The studio has been provided a low-cost workshop at TAFE in Mt Gravatt for the first year, with their first in-house training program for five women from Afghanistan, Congo, and New Zealand.
“We reached out to ACCESS community services who offer sewing classes in their community hubs at some of the local schools around Logan, we met with the hub leaders who recommended and introduced us to some of the women who they thought would be a good fit for our program,” said Mrs Taue.
“At the moment we have five labels we are already working and another three in the pipeline,” she said.
“We are not advertising so we are busy getting everything set up, equipment transported, but people are still finding us.”
The studio’s goal is to scale up over time, and eventually employ up to 50 sewers.
While Ms Rollason-Nokes and Mrs Taue don’t have direct experience in the fashion industry, Ms Andrea has over 35 years’ experience in the fashion industry with 12 of those years teaching at TAFE, has overseen multiple production floors and has her own men’s underwear label
Ms Rollason-Nokes has capitalised on her social enterprise, business start-up and training knowledge.

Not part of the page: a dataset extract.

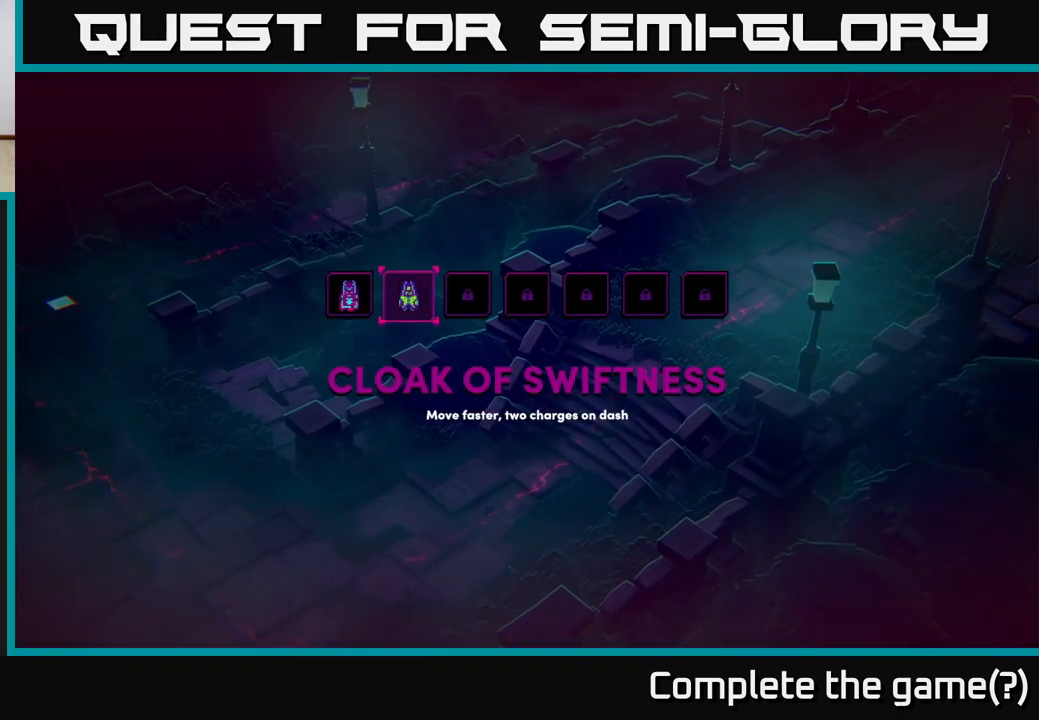
{"buttons": [], "left_stick": "center", "right_stick": "center", "events": [[317, "DPAD_LEFT", "down"], [450, "DPAD_LEFT", "up"]]}
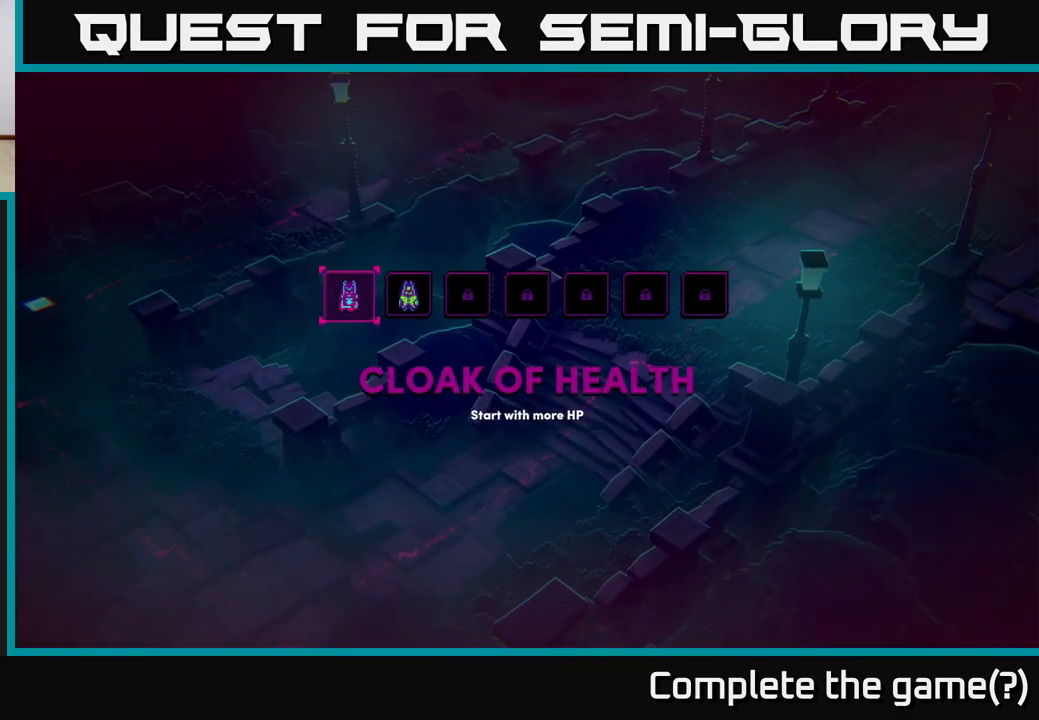
{"buttons": [], "left_stick": "center", "right_stick": "center", "events": [[67, "DPAD_RIGHT", "down"], [233, "DPAD_RIGHT", "up"]]}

“We were crazy enough to believe we could do it. It’s an interesting journey because things need to change in the fashion industry, if things continue the way they have always done, nothing will change,” said Ms Rollason-Nokes.
“Fresh eyes can look at what’s not working both for the sewers and for the labels and recreate a service around the vision of what we think it should be,” she said.
“Conversations with labels, sewers and the industry in general starting to highlight key values, transparency in providing products and the way we employ, with fair working conditions and wages, are bringing the consumer and the sewer closer together start to put together a faceless industry.”
“We are really connecting people with who sewed their clothes, they get a card with a picture and the story of the person who sewed it.”
“We are not just here to make money; we are setting up as a charity reinvesting back into sewers and the local community.”
“We are supporting ladies so they can build up their skills and then potentially go off to design their own label. Casual sewing might be enough but if they can take it further, we can see how we can provide those pathways and those skills to help them continue to build their aspirations.”
The studio has been loaned two shipping containers and industrial sewing machines to get started, and a crowd funding campaign has been launched to help set up the workshop.